The Carl-Gustaf is already well-established in the ranks of the Royal Thai Army.
The Bill 2 is one of the most versatile medium-range anti-tank guided missiles there is, with a range of up to 2,200 meters and a warhead which allows combating not only main battle tanks from any angle, but can also be set to modes suited for a wide range of unarmoured targets both in the open and in defilade. This system would be a perfect match further improving Thailand's mid-range anti-tank capability.

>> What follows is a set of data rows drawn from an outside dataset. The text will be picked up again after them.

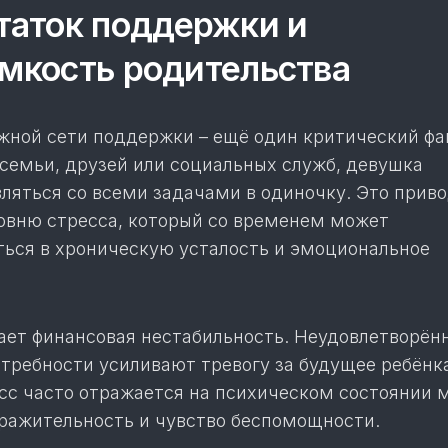
аток поддержки и
мкость родительства
жной сети поддержки – ещё один критический фа
 семьи, друзей или социальных служб, девушка
ляться со всеми задачами в одиночку. Это приво
вню стресса, который со временем может
ься в хроническую усталость и эмоциональное
ает финансовая нестабильность. Неудовлетворён
требности усиливают тревогу за будущее ребёнка
сс часто отражается на психическом состоянии 
ражительность и чувство беспомощности.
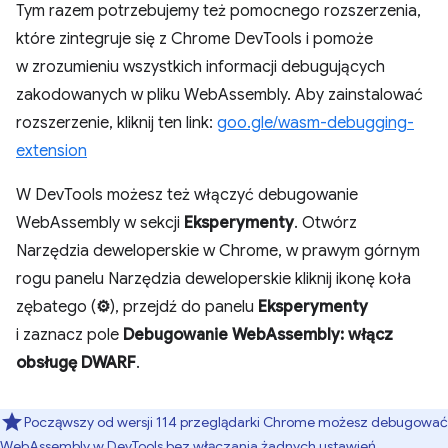
Tym razem potrzebujemy też pomocnego rozszerzenia,
które zintegruje się z Chrome DevTools i pomoże
w zrozumieniu wszystkich informacji debugujących
zakodowanych w pliku WebAssembly. Aby zainstalować
rozszerzenie, kliknij ten link:
goo.gle/wasm-debugging-
extension
W DevTools możesz też włączyć debugowanie
WebAssembly w sekcji
Eksperymenty
. Otwórz
Narzędzia deweloperskie w Chrome, w prawym górnym
rogu panelu Narzędzia deweloperskie kliknij ikonę koła
zębatego (
⚙
), przejdź do panelu
Eksperymenty
i zaznacz pole
Debugowanie WebAssembly: włącz
obsługę DWARF
.
Począwszy od wersji 114 przeglądarki Chrome możesz debugować
WebAssembly w DevTools bez włączania żadnych ustawień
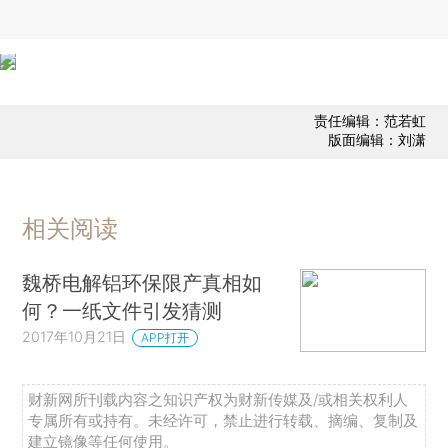
责任编辑：范若虹
版面编辑：刘潇
相关阅读
魏桥电解铝环保限产真相如
何？一纸文件引发猜测
2017年10月21日
APP打开
财新网所刊载内容之知识产权为财新传媒及/或相关权利人
专属所有或持有。未经许可，禁止进行转载、摘编、复制及
建立镜像等任何使用。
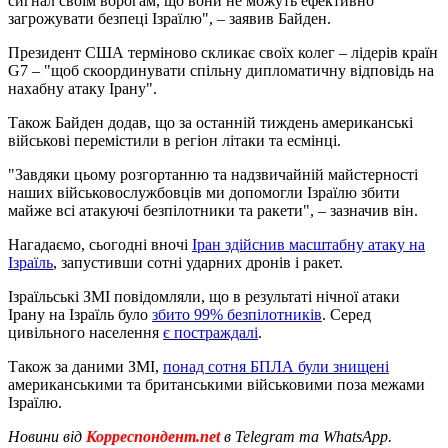
сигнал своїм ворогам, що вони не можуть ефективно
загрожувати безпеці Ізраїлю", – заявив Байден.
Президент США терміново скликає своїх колег – лідерів країн
G7 – "щоб скоординувати спільну дипломатичну відповідь на
нахабну атаку Ірану".
Також Байден додав, що за останній тиждень американські
військові перемістили в регіон літаки та есмінці.
"Завдяки цьому розгортанню та надзвичайній майстерності
наших військовослужбовців ми допомогли Ізраїлю збити
майже всі атакуючі безпілотники та ракети", – зазначив він.
Нагадаємо, сьогодні вночі
Іран здійснив масштабну атаку на
Ізраїль
, запустивши сотні ударних дронів і ракет.
Ізраїльські ЗМІ повідомляли, що в результаті нічної атаки
Ірану на Ізраїль було
збито 99% безпілотників
. Серед
цивільного населення
є постраждалі
.
Також за даними ЗМІ,
понад сотня БПЛА були знищені
американськими та британськими військовими поза межами
Ізраїлю.
Новини від
Корреспондент.net
в Telegram та WhatsApp.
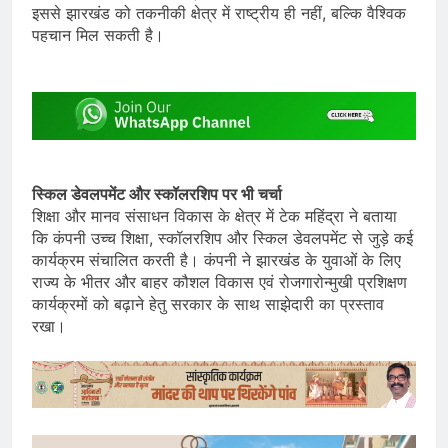
इससे झारखंड को तकनीकी क्षेत्र में राष्ट्रीय ही नहीं, बल्कि वैश्विक
पहचान मिल सकती है।
स्किल डेवलपमेंट और स्कॉलरशिप पर भी चर्चा
शिक्षा और मानव संसाधन विकास के क्षेत्र में टेक महिंद्रा ने बताया
कि कंपनी उच्च शिक्षा, स्कॉलरशिप और स्किल डेवलपमेंट से जुड़े कई
कार्यक्रम संचालित करती है। कंपनी ने झारखंड के युवाओं के लिए
राज्य के भीतर और बाहर कौशल विकास एवं रोजगारोन्मुखी प्रशिक्षण
कार्यक्रमों को बढ़ाने हेतु सरकार के साथ साझेदारी का प्रस्ताव
रखा।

The Carl-Gustaf has a number of different ammunition types. The HE441 D round, for instance, is effective against a number of different targets and will fly out to 1300 meters if necessary, and the MT 756 is a dedicated anti-structure tandem round.
Why Thailand needs this
Thailand has a need to protect its borders. Saab's systems were originally conceived as defensive weapons optimized for quick movement and for being able to carry out many different kinds of missions with the same equipment. To this end, it is possible to bring both these systems in any vehicle, on foot, and even when parachuting to the objective. This means that Thailand will improve further on an already well-established capability to counter armoured threats if it chooses to acquire the Bill 2 system.
The different ammunition types for the Carl-Gustaf offer the capability to do anything from destroying armour to buildings to any other battlefield target, and also illuminate it or obscure it with smoke.